BRIEF:
Pick the lines holding the string "kombajni" out of the records and copy them.
------------------------
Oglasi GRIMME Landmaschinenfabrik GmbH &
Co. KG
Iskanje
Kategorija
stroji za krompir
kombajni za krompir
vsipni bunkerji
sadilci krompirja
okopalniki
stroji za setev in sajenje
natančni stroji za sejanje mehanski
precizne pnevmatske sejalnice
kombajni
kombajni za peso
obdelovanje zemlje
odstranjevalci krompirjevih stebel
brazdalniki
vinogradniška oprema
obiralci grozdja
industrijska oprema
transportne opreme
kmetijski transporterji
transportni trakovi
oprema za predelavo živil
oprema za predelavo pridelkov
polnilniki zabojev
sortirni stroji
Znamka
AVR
------------------------
SOLUTION FOR THIS EXERCISE:
kombajni za krompir
kombajni
kombajni za peso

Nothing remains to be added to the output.